It would only make sense that the state of New York would not want people walking around with heavy firearms while intoxicated. The potential for disaster is almost guaranteed under those circumstances. Until Sept. 1, 2019, the legal limit for drinking and hunting was 0.10, but on that date, it was reduced to 0.08, which is the same legal limit for drinking and driving any motor vehicle, including boats.
Each house of the New York legislature passed the amendment by an overwhelming majority. The rationale is that if an individual cannot safely operate a motor vehicle, then hunting should be out of the question as well.

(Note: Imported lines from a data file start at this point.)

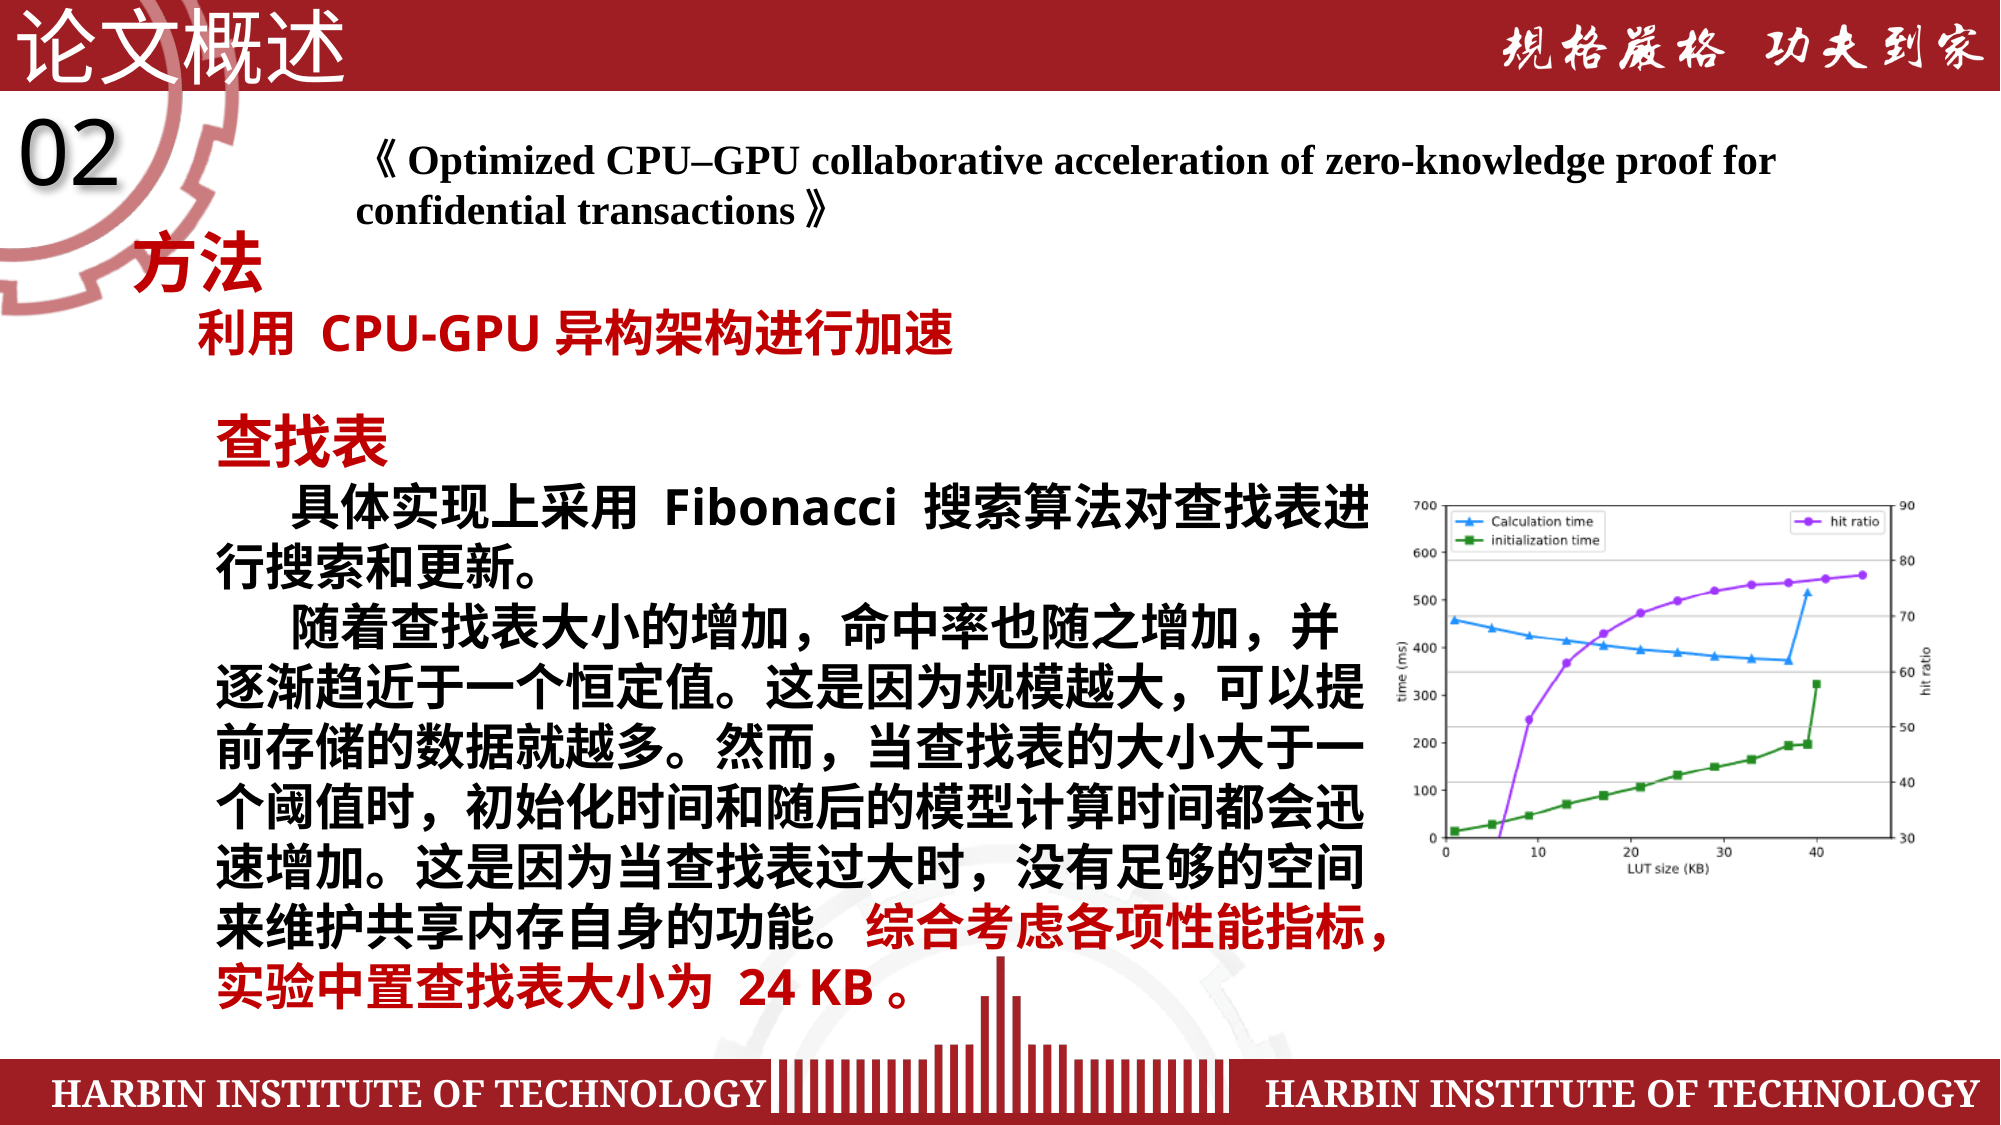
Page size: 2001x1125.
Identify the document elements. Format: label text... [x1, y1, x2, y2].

picture [0, 840, 2000, 1125]
text_box 论文概述 [226, 91, 673, 103]
text_box 利用 CPU-GPU异构架构进行加速 [107, 294, 1921, 968]
text_box 查找表 具体实现上采用 Fibonacci 搜索算法对查找表进行搜索和更新。 随着查找表大小的增加，命中率也随之增加，并逐渐趋近于一个恒定值。这是因为规模越大，可以提前存储的数据就越多。然而，当查找表的大小大于一个阈值时，初始化时间和随后的模型计算时间都会迅速增加。这是因为当查找表过大时，没有足够的空间来维护共享内存自身的功能。综合考虑各项性能指标，实验中置查找表大小为 24 KB。 [200, 398, 1392, 1008]
text_box 方法 [222, 212, 1118, 308]
text_box 《Optimized CPU–GPU collaborative acceleration of zero-knowledge proof for confidential transactions》 [340, 125, 1865, 253]
picture [0, 0, 2001, 426]
picture [1368, 463, 1981, 901]
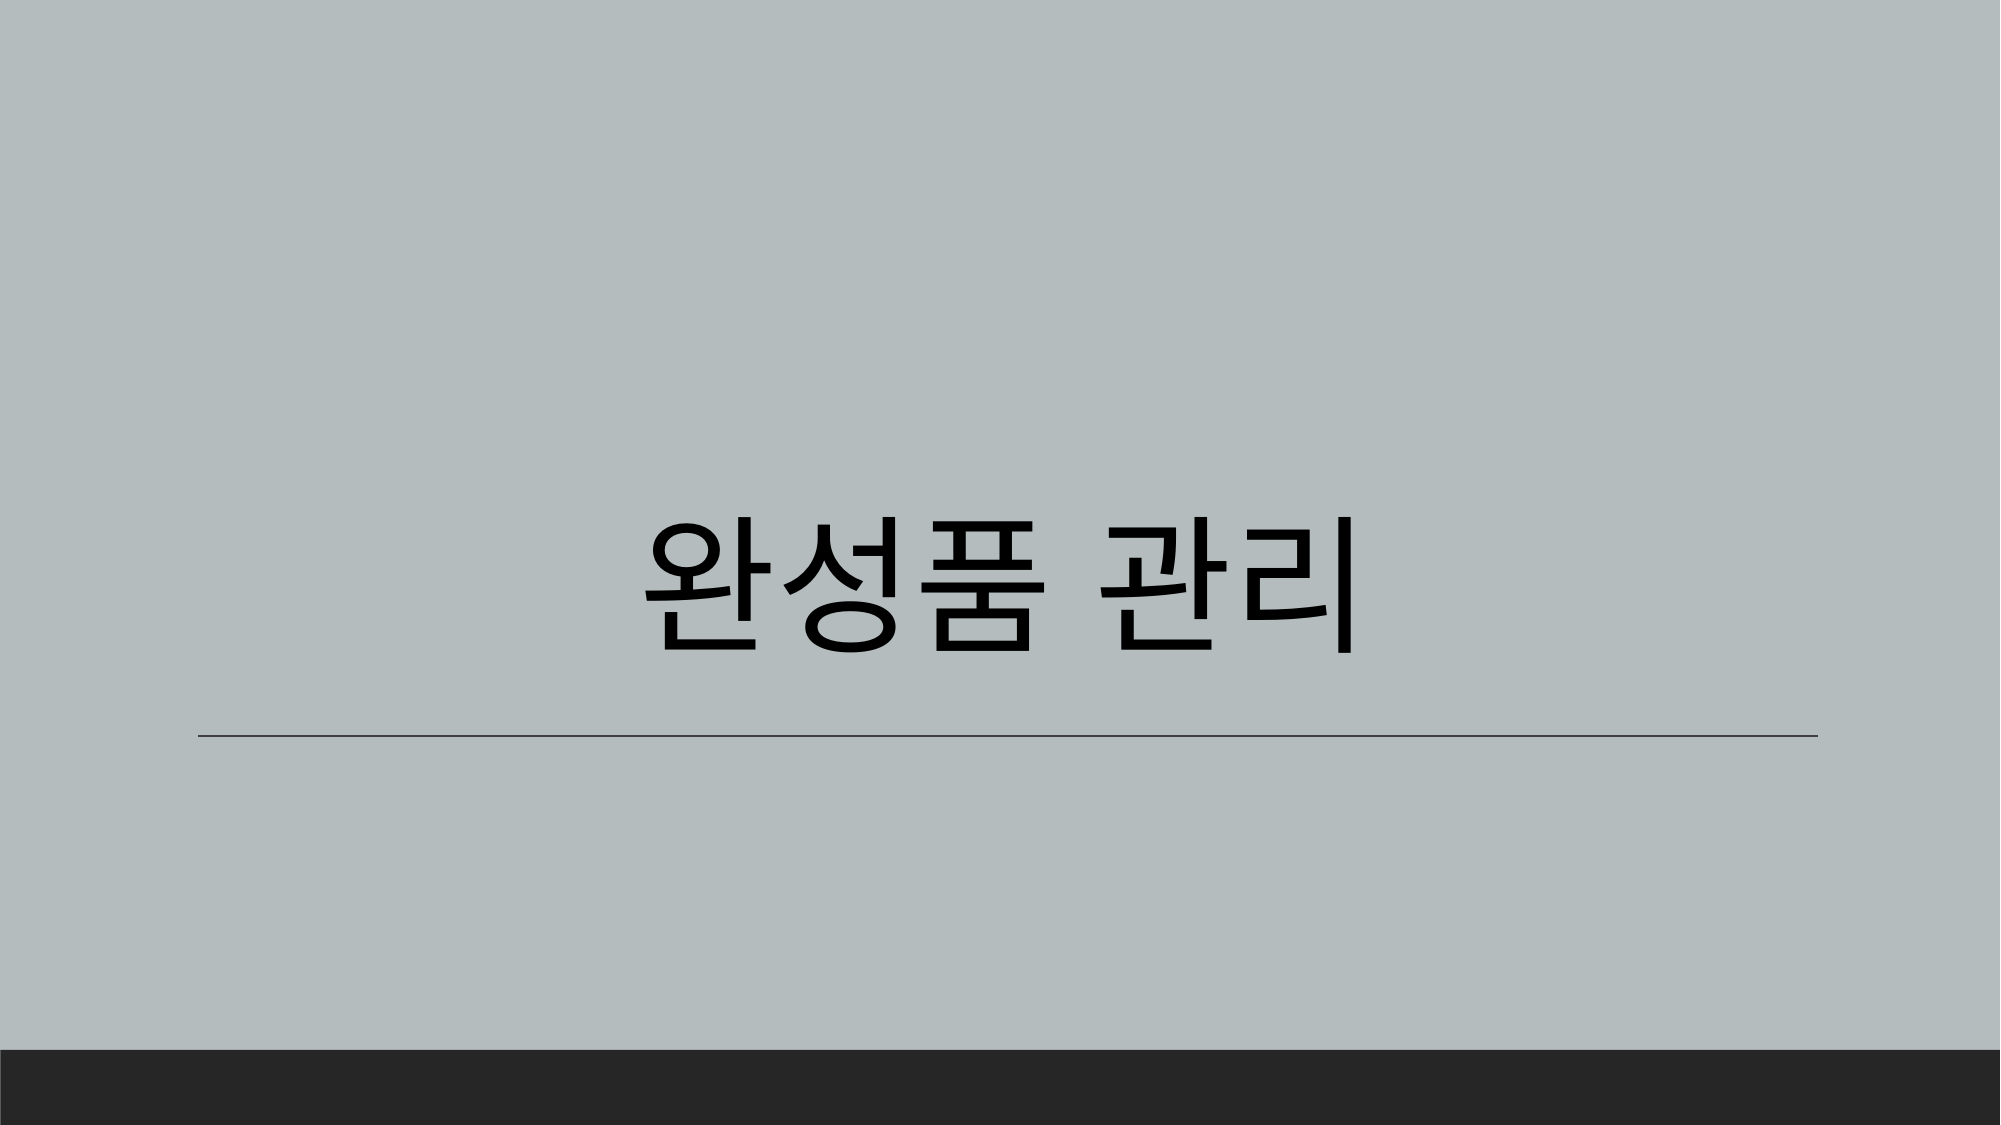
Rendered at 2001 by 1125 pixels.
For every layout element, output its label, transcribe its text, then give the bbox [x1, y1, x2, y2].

text_box 완성품 관리 [5, 483, 2000, 679]
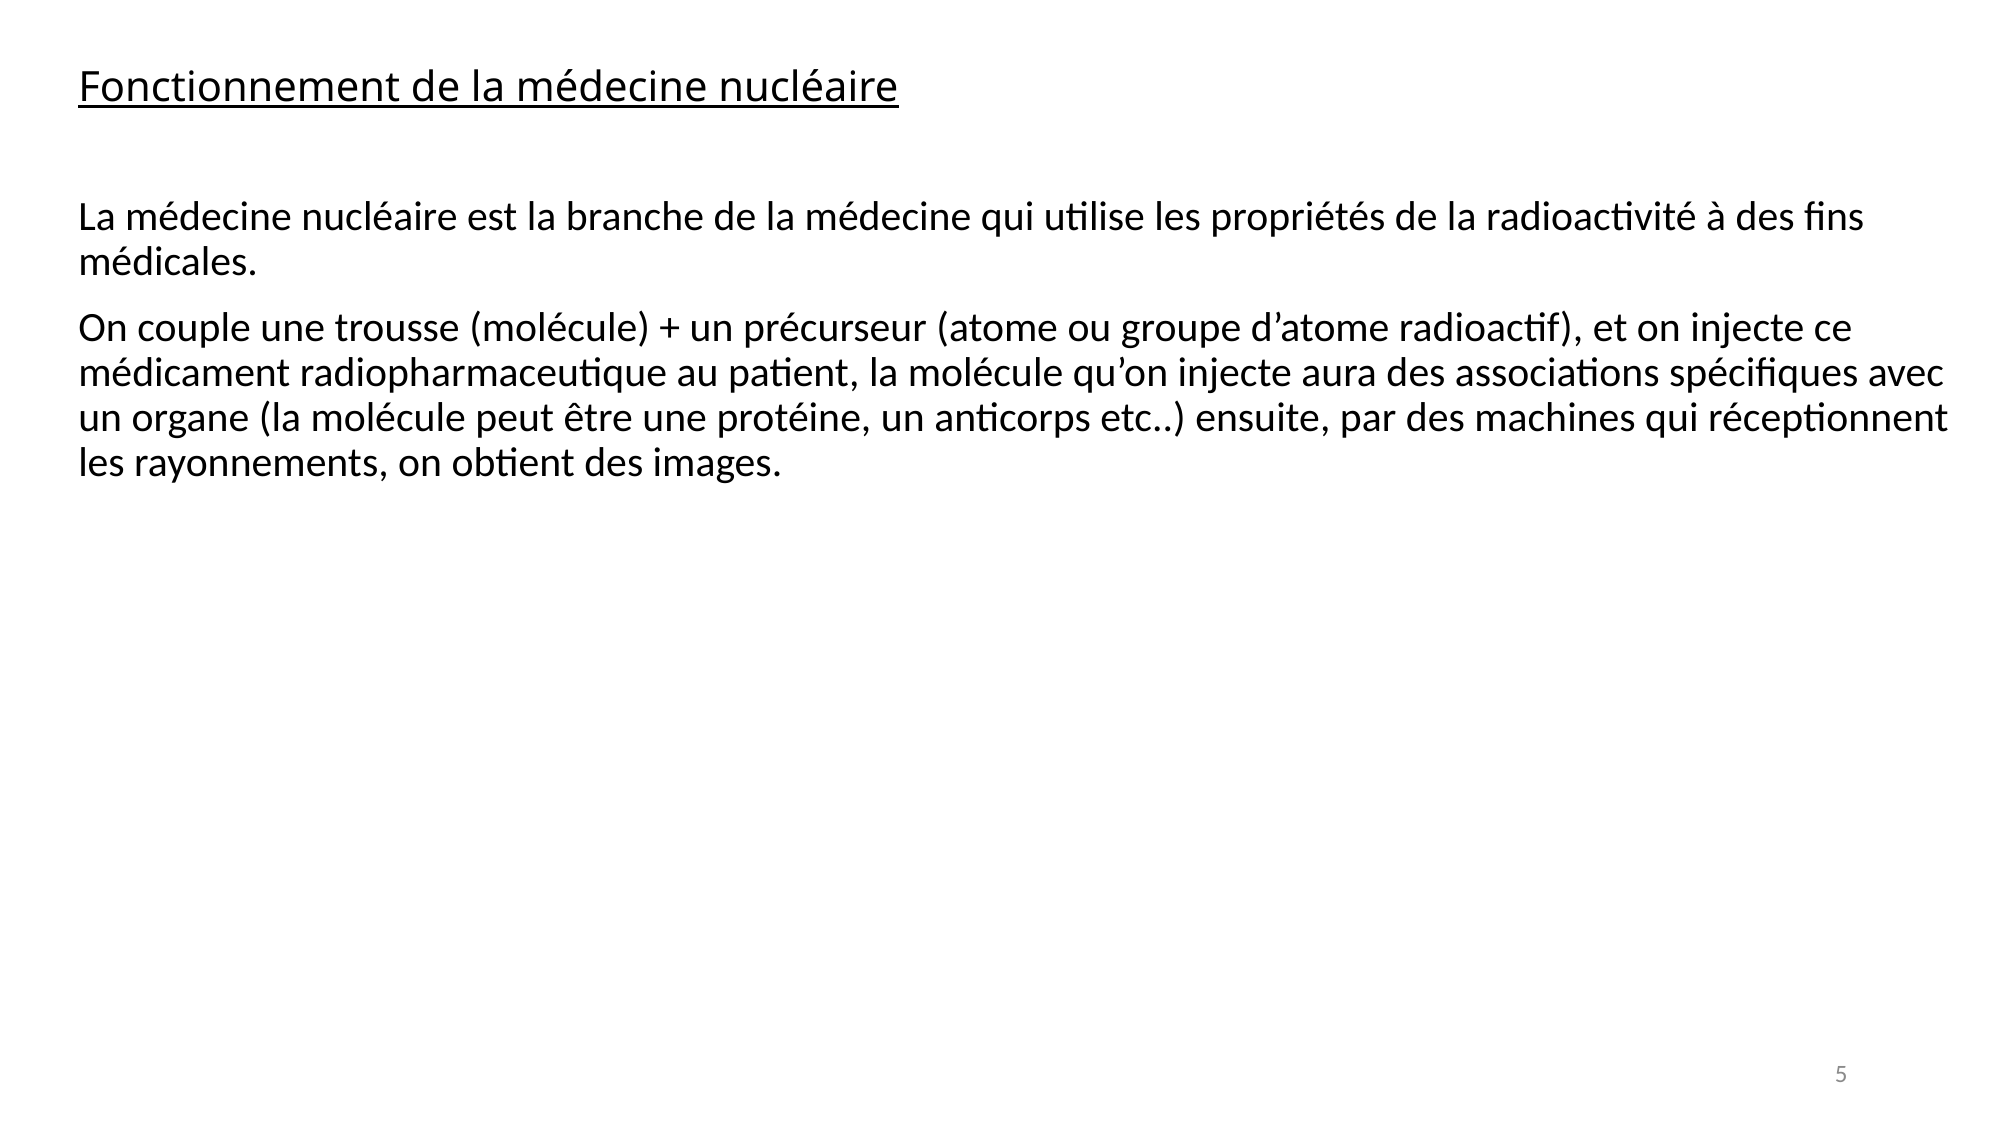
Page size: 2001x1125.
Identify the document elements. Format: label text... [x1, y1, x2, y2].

Diminished judgment, perception and motor skills are no better for someone hunting than for someone driving after drinking.
Hunters may already know that drunk hunting is enforced under the conservation law and is considered a misdemeanor. A conviction could result in spending up to a year in jail and paying fines up to $500. The individual’s hunting license would also be revoked for two years. Even refusing to participate in a test for intoxication, including a breath test, could also result in the revocation of a person’s hunting license.
Amherst residents arrested on suspicion of drinking and hunting may want to take the charges just as seriously as a driving while intoxicated charge. The penalties are quite real, and a conviction could affect other aspects of an individual’s life as well. It would be prudent to exercise the right to consult an attorney as soon as possible after an arrest.